When I was in Cuba last
December, our group enjoyed hearing a wonderful choir. At a recent music
festival, we were told, they had performed Queen’s “Bohemian Rhapsody.” Did
they know there was a new American movie by that name? “Oh yes,” said the choir
director. “But it hasn’t yet arrived in The Package.” The Package (or “El Pacquete Semanal”) is a
collection of digital materials—American soap operas, movies, pop music, and
the like—that since 2008 has been sold each week on the Cuban underground as a
substitute for broadband internet. The source of these compilations is
apparently unknown, but some theorize it is actually the Cuban government,
making a buck while winking at the notion of revolutionary cultural purity.
I wonder what Fidel Castro
would have thought of Bohemian Rhapsody,
the biopic of a Zanzibar-born Parsi who, having changed his name to Freddie
Mercury, became an English rock god before dying of AIDS. I know I personally
enjoyed the film, but it flunked my acid test for greatness: I rarely thought
about it the following day.
Bohemian Rhapsody, of course, is one of eight Oscar nominees for Best Picture of 2018.
Which puts it in the company of such intensely artful, deeply imaginative films
as Roma, The Favourite, Black Panther,
and BlacKkKlansman. (The
idiosyncratic spelling of that last, much as I admired it, is slowing driving
me crazy.) Like Vice, Bohemian Rhapsody
is a biopic, shining a light on an influential figure of the recent past. Like A
Star is Born, it chronicles the goings-on of the pop music industry. Like Green Book, it touches on the plight of
an outsider whose musical gifts allow him to transcend the usual restrictions
placed on others of his kind.
Much of the negative press
about Bohemian Rhapsody—and there has
been a great deal—involves snarky insinuations that this film has falsified the
twists and turns of Mercury’s life and musical career. I did not grow up in the
era of Queen, and so I can’t pretend to know what is accurate and what is not.

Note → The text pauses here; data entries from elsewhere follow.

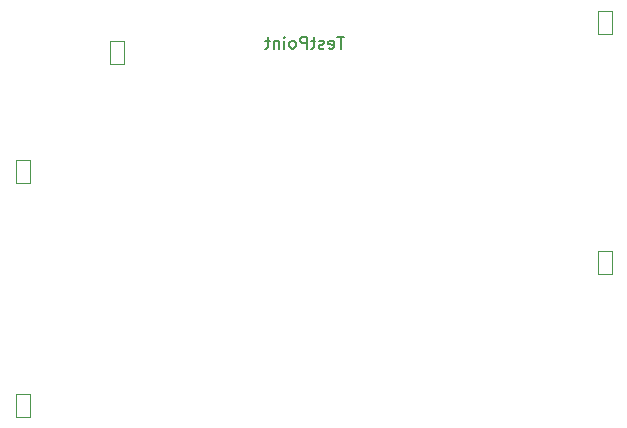
<source format=gbr>
G04 #@! TF.GenerationSoftware,KiCad,Pcbnew,5.1.12-84ad8e8a86~92~ubuntu20.04.1*
G04 #@! TF.CreationDate,2021-12-19T18:17:29-08:00*
G04 #@! TF.ProjectId,ft4232h-breakout,66743432-3332-4682-9d62-7265616b6f75,Jun2021b*
G04 #@! TF.SameCoordinates,Original*
G04 #@! TF.FileFunction,AssemblyDrawing,Bot*
%FSLAX46Y46*%
G04 Gerber Fmt 4.6, Leading zero omitted, Abs format (unit mm)*
G04 Created by KiCad (PCBNEW 5.1.12-84ad8e8a86~92~ubuntu20.04.1) date 2021-12-19 18:17:29*
%MOMM*%
%LPD*%
G01*
G04 APERTURE LIST*
%ADD10C,0.100000*%
%ADD11C,0.150000*%
G04 APERTURE END LIST*
D10*
G04 #@! TO.C,C5*
X75784000Y-99981500D02*
X75784000Y-97981500D01*
X74584000Y-99981500D02*
X75784000Y-99981500D01*
X74584000Y-97981500D02*
X74584000Y-99981500D01*
X75784000Y-97981500D02*
X74584000Y-97981500D01*
G04 #@! TO.C,C4*
X75784000Y-119793500D02*
X75784000Y-117793500D01*
X74584000Y-119793500D02*
X75784000Y-119793500D01*
X74584000Y-117793500D02*
X74584000Y-119793500D01*
X75784000Y-117793500D02*
X74584000Y-117793500D01*
G04 #@! TO.C,C6*
X123860000Y-85360000D02*
X123860000Y-87360000D01*
X125060000Y-85360000D02*
X123860000Y-85360000D01*
X125060000Y-87360000D02*
X125060000Y-85360000D01*
X123860000Y-87360000D02*
X125060000Y-87360000D01*
G04 #@! TO.C,C3*
X123860000Y-105680000D02*
X123860000Y-107680000D01*
X125060000Y-105680000D02*
X123860000Y-105680000D01*
X125060000Y-107680000D02*
X125060000Y-105680000D01*
X123860000Y-107680000D02*
X125060000Y-107680000D01*
G04 #@! TO.C,C2*
X83785000Y-89900000D02*
X83785000Y-87900000D01*
X82585000Y-89900000D02*
X83785000Y-89900000D01*
X82585000Y-87900000D02*
X82585000Y-89900000D01*
X83785000Y-87900000D02*
X82585000Y-87900000D01*
G04 #@! TD*
G04 #@! TO.C,TP1*
D11*
X102393333Y-87582380D02*
X101821904Y-87582380D01*
X102107619Y-88582380D02*
X102107619Y-87582380D01*
X101107619Y-88534761D02*
X101202857Y-88582380D01*
X101393333Y-88582380D01*
X101488571Y-88534761D01*
X101536190Y-88439523D01*
X101536190Y-88058571D01*
X101488571Y-87963333D01*
X101393333Y-87915714D01*
X101202857Y-87915714D01*
X101107619Y-87963333D01*
X101060000Y-88058571D01*
X101060000Y-88153809D01*
X101536190Y-88249047D01*
X100679047Y-88534761D02*
X100583809Y-88582380D01*
X100393333Y-88582380D01*
X100298095Y-88534761D01*
X100250476Y-88439523D01*
X100250476Y-88391904D01*
X100298095Y-88296666D01*
X100393333Y-88249047D01*
X100536190Y-88249047D01*
X100631428Y-88201428D01*
X100679047Y-88106190D01*
X100679047Y-88058571D01*
X100631428Y-87963333D01*
X100536190Y-87915714D01*
X100393333Y-87915714D01*
X100298095Y-87963333D01*
X99964761Y-87915714D02*
X99583809Y-87915714D01*
X99821904Y-87582380D02*
X99821904Y-88439523D01*
X99774285Y-88534761D01*
X99679047Y-88582380D01*
X99583809Y-88582380D01*
X99250476Y-88582380D02*
X99250476Y-87582380D01*
X98869523Y-87582380D01*
X98774285Y-87630000D01*
X98726666Y-87677619D01*
X98679047Y-87772857D01*
X98679047Y-87915714D01*
X98726666Y-88010952D01*
X98774285Y-88058571D01*
X98869523Y-88106190D01*
X99250476Y-88106190D01*
X98107619Y-88582380D02*
X98202857Y-88534761D01*
X98250476Y-88487142D01*
X98298095Y-88391904D01*
X98298095Y-88106190D01*
X98250476Y-88010952D01*
X98202857Y-87963333D01*
X98107619Y-87915714D01*
X97964761Y-87915714D01*
X97869523Y-87963333D01*
X97821904Y-88010952D01*
X97774285Y-88106190D01*
X97774285Y-88391904D01*
X97821904Y-88487142D01*
X97869523Y-88534761D01*
X97964761Y-88582380D01*
X98107619Y-88582380D01*
X97345714Y-88582380D02*
X97345714Y-87915714D01*
X97345714Y-87582380D02*
X97393333Y-87630000D01*
X97345714Y-87677619D01*
X97298095Y-87630000D01*
X97345714Y-87582380D01*
X97345714Y-87677619D01*
X96869523Y-87915714D02*
X96869523Y-88582380D01*
X96869523Y-88010952D02*
X96821904Y-87963333D01*
X96726666Y-87915714D01*
X96583809Y-87915714D01*
X96488571Y-87963333D01*
X96440952Y-88058571D01*
X96440952Y-88582380D01*
X96107619Y-87915714D02*
X95726666Y-87915714D01*
X95964761Y-87582380D02*
X95964761Y-88439523D01*
X95917142Y-88534761D01*
X95821904Y-88582380D01*
X95726666Y-88582380D01*
G04 #@! TD*
M02*

</source>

Perhaps the details of the story we see on screen are as bogus as star Rami
Malek’s prosthetic teeth. The fact that actual Queen bandsmen Brian May and Roger
Taylor have executive music producer credits on the film may be what’s keeping
the band’s story seeming so remarkably benign, even despite the lead singer’s
sexual and other shenanigans. (Surely this is the most supportive group of
sidemen ever captured on film.) By contrast, the role of Mary Austin, Mercury’s
once-girlfriend and lifelong best friend, is a sort of mysterious blank; though
Mary, as portrayed by the lovely Lucy Boynton, remains sympathetic, there’s no
clear sense of what keeps her around throughout the years. The events depicted
in Bohemian Rhapsody fall into a
conventional sort of “and then I wrote” progression, but no one can deny that Malek’s
portrayal of Mercury has an energy and a boldness that brings it alive. Will he
be honored with an Oscar as the year’s best actor? Signs point to yes.
I can’t leave the topic
without pointing out that the members of Queen, unlike such earlier rockers as
the Beatles, were not scruffy lads from blue-collar homes but rather
middle-class youngsters with college degrees. Guitarist Brian May, for one,
earned a PhD in astrophysics, and served as a science team collaborator with NASA’s New Horizons mission. Not only did he contribute his scientific
perspective; he also (natch!) wrote a song honoring the probe that was on its
way to Pluto. Too bad it wasn’t heading for Mercury.